1. A method for underwater terrain image template matching that incorporates contrastive learning, characterized in that: The underwater terrain image template matching method combining contrastive learning is implemented through the following steps; Step 1: Perform view data augmentation on the input data; data augmentation is performed by adjusting the Gaussian noise variance and the terrain model resolution. The underwater terrain image is directly used as the model input, and each underwater terrain image is generated into two corresponding variant images after being randomly augmented twice. Step 2: Extract features from the enhanced data in Step 1; use a convolutional neural network as the backbone of the feature extraction network, and perform feature extraction through a dual-tower branch feature network. The two tower feature networks share feature parameters. The two variant images are then processed through the dual-tower branch feature network to extract features and generate two sets of feature maps respectively. Step 3: Extract samples from the features extracted in Step 2. Sample extraction is based on patches.
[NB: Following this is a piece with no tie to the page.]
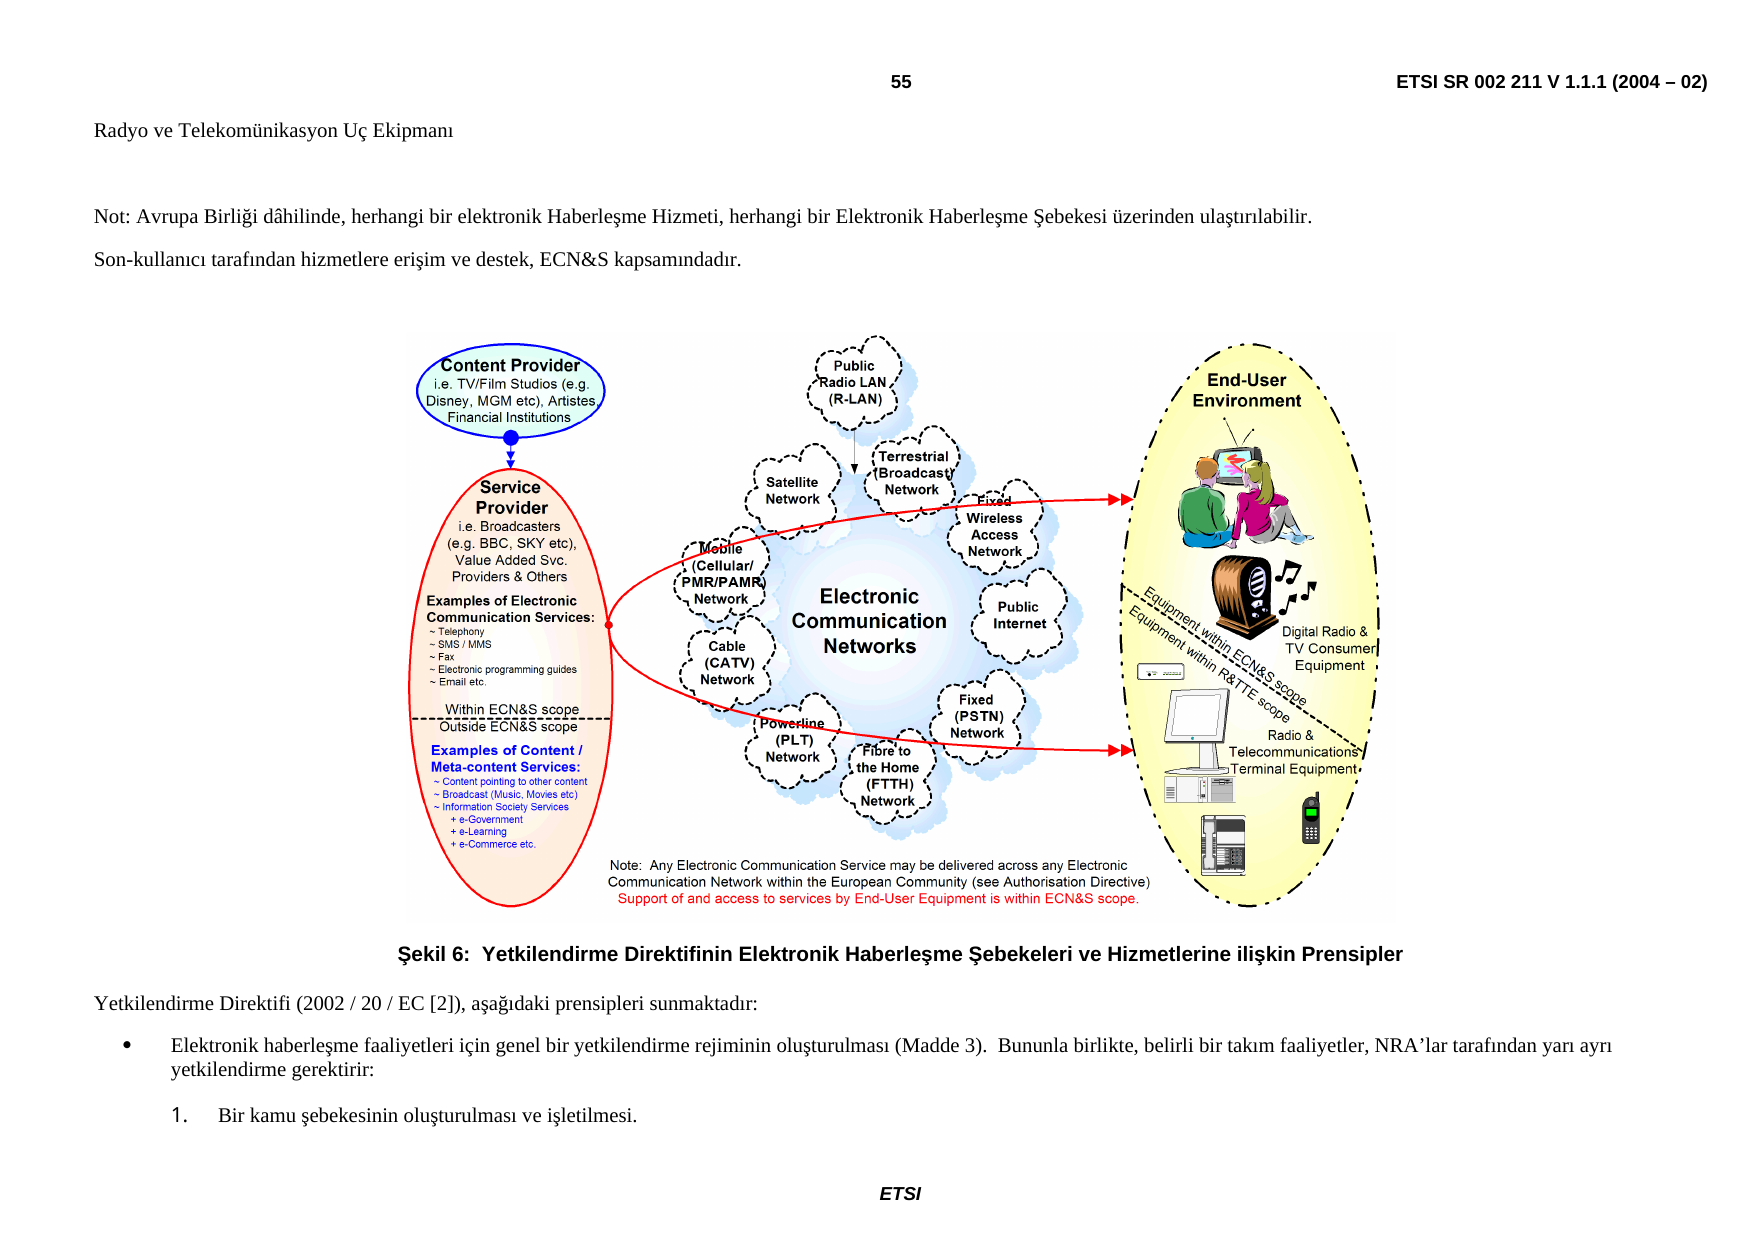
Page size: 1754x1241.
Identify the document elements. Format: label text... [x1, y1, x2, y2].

Two sets of patches of the same size as the window are obtained by using a sliding window to obtain two sets of feature maps. Patches at corresponding positions in the two sets of feature maps are positive samples, while patches at non-corresponding positions are negative samples. Multi-size samples are extracted by adding a mask. Step 4: Fuse the sample features extracted in Step 3. Feature fusion is based on the attention mechanism. The center position feature of the selected patch and all position features in the patch are multiplied with the corresponding elements of the variable matrix to generate the query matrix, key matrix, and value matrix, respectively. The similarity between the query matrix and the key matrix is ​​calculated to generate the weight matrix. The corresponding elements of the weight matrix and the value matrix are multiplied and all elements are added to generate a fusion vector with a dimension of 1×1×N, where N is the number of channels of the feature vector. Step 5: Optimize the model using the features fused in Step 4.

2. The underwater terrain image template matching method combining contrastive learning as described in claim 1, characterized in that: The model optimization in step five is achieved through the following steps; Step i: Calculate the cosine similarity of the two sets of fused vectors to generate a similarity matrix; Step ii: Calculate the loss value using the loss function; Step iii: Perform gradient backpropagation using mini-batch stochastic gradient descent. Step iv: Maximize the similarity value of positive sample pairs and minimize the similarity value of negative sample pairs using the loss function.